• WHAT YOU NEED TO DO
A – List every year or year span given in the history section of the Wildseeloderhaus text.
B – Pick up the Wildseeloderhaus article after its final sentence and carry it forward.

• TEXT EXCERPT

◇ ◇ ◇ ◇ ◇ ◇ ◇

The Wildseeloderhaus is an Alpine hut owned by the Austrian Alpine Club (OeAV) that lies below the Wildseeloder mountain in the  Kitzbühel Alps in Austria.

Location 
The hut lies at a height of 1,854 metres in a cirque hollow by a small mountain lake between the summits of Henne and Wildseeloder above the village of Fieberbrunn in the Pillerseetal valley. It is a base for numerous mountain hikes in the eastern Kitzbühel Alps. The house lies opposite the Loferer Steinberge range and overlooks its southern rock faces.

History 
The Wildseeloderhaus was built in 1891/1892 as a joint project by the Fieberbrunn Section of the OeAV and the Fieberbrunn Tourist Association. Since 1899 the Alpine Club has been the sole owner of the hut. In 1963, the ruined chapel was rebuilt and, in 1970, the hut itself was modified and extended. A further modification was carried out in 2008.

◇ ◇ ◇ ◇ ◇ ◇ ◇

• DATA SEGMENT
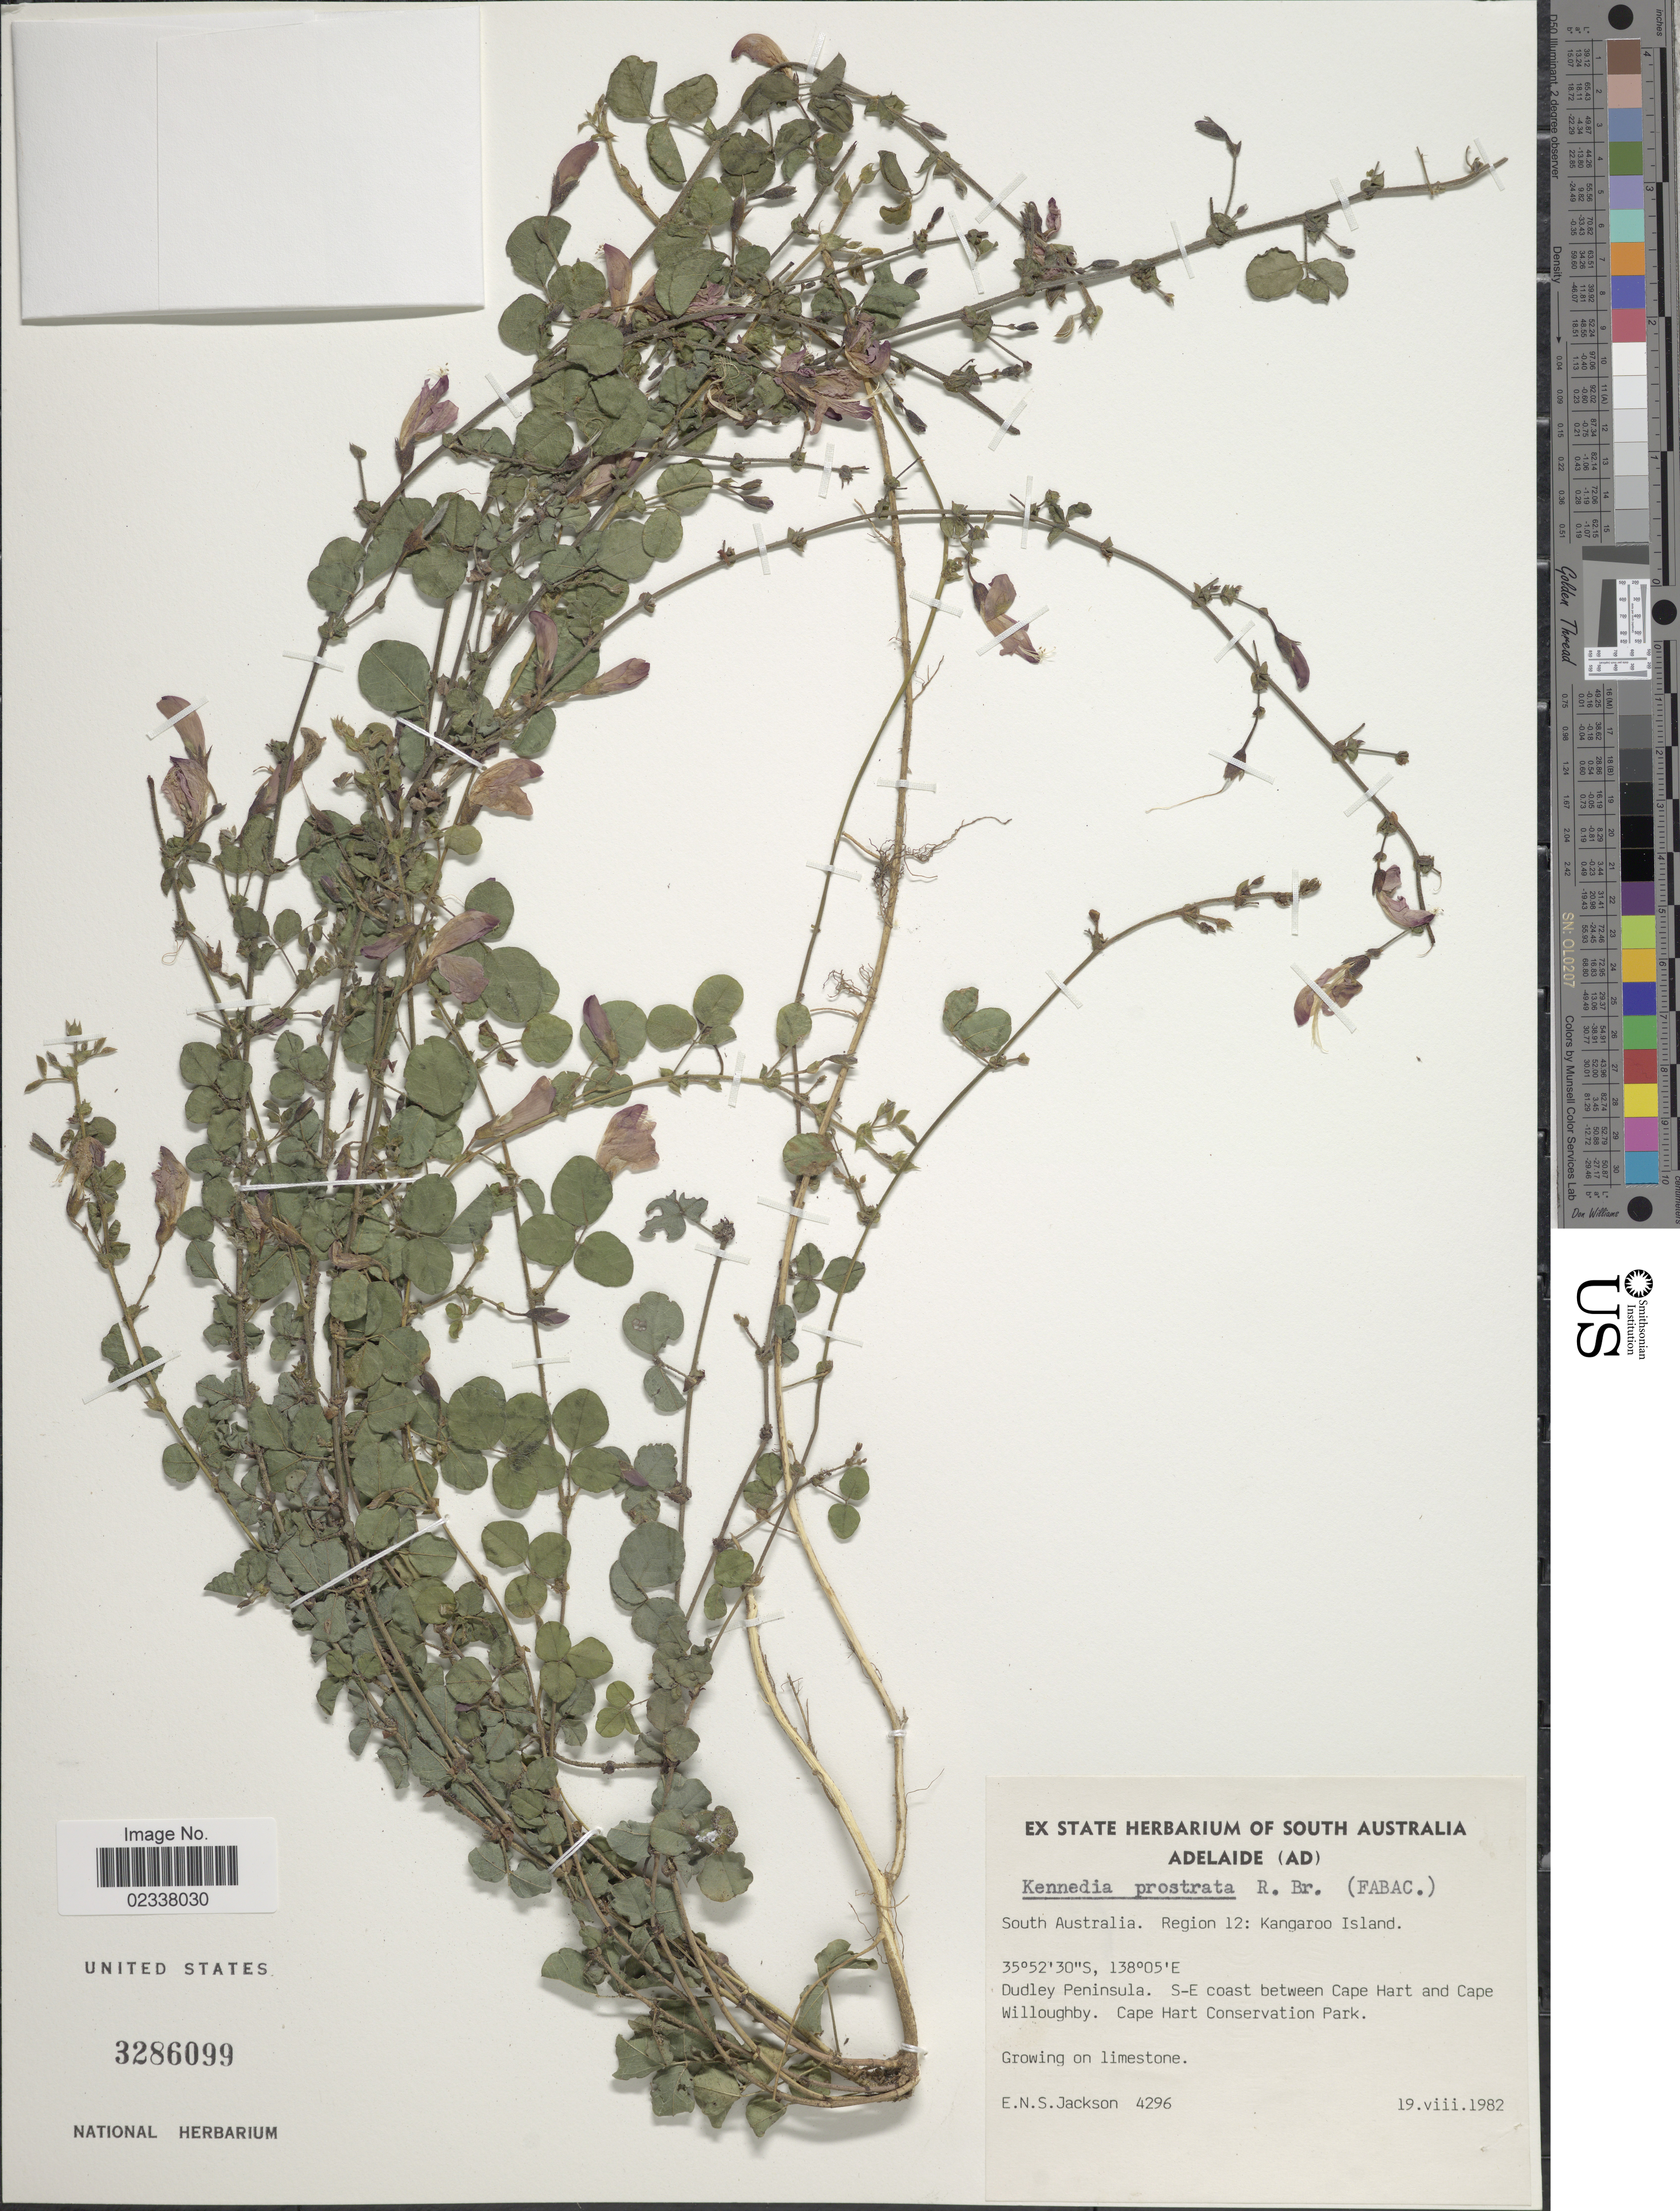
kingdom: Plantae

◇ ◇ ◇ ◇ ◇ ◇ ◇

• PER-TASK ANSWERS
A – 1891/1892, 1899, 1963, 1970, 2008

B –
Facilities 
The hut has two double bedrooms, two four-bed rooms, a 12-man mattress room and a 16-man mattress room.

Access 
The Wildseeloder is the local mountain (Hausberg) of the town of Fieberbrunn which may be accessed:
by train: with the ÖBB to Fieberbrunn
by bus: between the villages in the Pillerseetal and Fieberbrunn.
by car: to the car park by the Fieberbrunn Cable Car.

Approaches 
The normal approaches to the hut are:
 from Fieberbrunn in 3½-4 hours via Alpine Club Way (AV-Weg) No. 711
 from the valley station of the Fieberbrunn Cable Car (3 hours)
 by cable car to the Lärchfilzkogel (1,650 m) and an hour’s walk from the cable car station.
 from the Gasthaus Lärchfilzhochalm in 1 hour, 45 minutes.
 from Hörndlingergraben / Gasthaus Pulvermacher Scherm (3½-4 hours)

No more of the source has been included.